Please print every line of the entries below without changing anything.
### EXTRACTED INFORMATION
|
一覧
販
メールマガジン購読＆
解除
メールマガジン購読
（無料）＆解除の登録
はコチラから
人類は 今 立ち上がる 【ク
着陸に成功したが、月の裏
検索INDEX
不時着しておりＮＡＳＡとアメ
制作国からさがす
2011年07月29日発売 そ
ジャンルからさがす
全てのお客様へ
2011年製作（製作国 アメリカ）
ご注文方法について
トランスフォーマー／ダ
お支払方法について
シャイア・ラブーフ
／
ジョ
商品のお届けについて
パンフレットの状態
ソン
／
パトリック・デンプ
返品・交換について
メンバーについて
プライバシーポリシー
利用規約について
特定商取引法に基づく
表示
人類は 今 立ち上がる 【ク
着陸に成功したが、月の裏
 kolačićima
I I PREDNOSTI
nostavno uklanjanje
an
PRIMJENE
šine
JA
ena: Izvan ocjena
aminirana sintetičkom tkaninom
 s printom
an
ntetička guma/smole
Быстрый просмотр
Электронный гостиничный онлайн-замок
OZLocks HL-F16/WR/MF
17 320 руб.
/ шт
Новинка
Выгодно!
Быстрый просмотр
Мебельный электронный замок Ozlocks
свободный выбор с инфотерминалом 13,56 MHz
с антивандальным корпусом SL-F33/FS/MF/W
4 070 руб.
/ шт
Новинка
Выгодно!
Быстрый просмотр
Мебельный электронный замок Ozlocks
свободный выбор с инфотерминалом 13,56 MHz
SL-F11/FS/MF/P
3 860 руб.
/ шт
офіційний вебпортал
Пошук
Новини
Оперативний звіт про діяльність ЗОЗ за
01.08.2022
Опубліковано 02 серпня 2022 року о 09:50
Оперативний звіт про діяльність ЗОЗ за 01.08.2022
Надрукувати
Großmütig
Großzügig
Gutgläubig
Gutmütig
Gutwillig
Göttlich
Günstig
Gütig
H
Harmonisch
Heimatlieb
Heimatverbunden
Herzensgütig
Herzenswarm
######
*EXPECTED OUTPUT*.
|
一覧
販
メールマガジン購読＆
解除
メールマガジン購読
（無料）＆解除の登録
はコチラから
人類は 今 立ち上がる 【ク
着陸に成功したが、月の裏
検索INDEX
不時着しておりＮＡＳＡとアメ
制作国からさがす
2011年07月29日発売 そ
ジャンルからさがす
全てのお客様へ
2011年製作（製作国 アメリカ）
ご注文方法について
トランスフォーマー／ダ
お支払方法について
シャイア・ラブーフ
／
ジョ
商品のお届けについて
パンフレットの状態
ソン
／
パトリック・デンプ
返品・交換について
メンバーについて
プライバシーポリシー
利用規約について
特定商取引法に基づく
表示
人類は 今 立ち上がる 【ク
着陸に成功したが、月の裏
 kolačićima
I I PREDNOSTI
nostavno uklanjanje
an
PRIMJENE
šine
JA
ena: Izvan ocjena
aminirana sintetičkom tkaninom
 s printom
an
ntetička guma/smole
Быстрый просмотр
Электронный гостиничный онлайн-замок
OZLocks HL-F16/WR/MF
17 320 руб.
/ шт
Новинка
Выгодно!
Быстрый просмотр
Мебельный электронный замок Ozlocks
свободный выбор с инфотерминалом 13,56 MHz
с антивандальным корпусом SL-F33/FS/MF/W
4 070 руб.
/ шт
Новинка
Выгодно!
Быстрый просмотр
Мебельный электронный замок Ozlocks
свободный выбор с инфотерминалом 13,56 MHz
SL-F11/FS/MF/P
3 860 руб.
/ шт
офіційний вебпортал
Пошук
Новини
Оперативний звіт про діяльність ЗОЗ за
01.08.2022
Опубліковано 02 серпня 2022 року о 09:50
Оперативний звіт про діяльність ЗОЗ за 01.08.2022
Надрукувати
Großmütig
Großzügig
Gutgläubig
Gutmütig
Gutwillig
Göttlich
Günstig
Gütig
H
Harmonisch
Heimatlieb
Heimatverbunden
Herzensgütig
Herzenswarm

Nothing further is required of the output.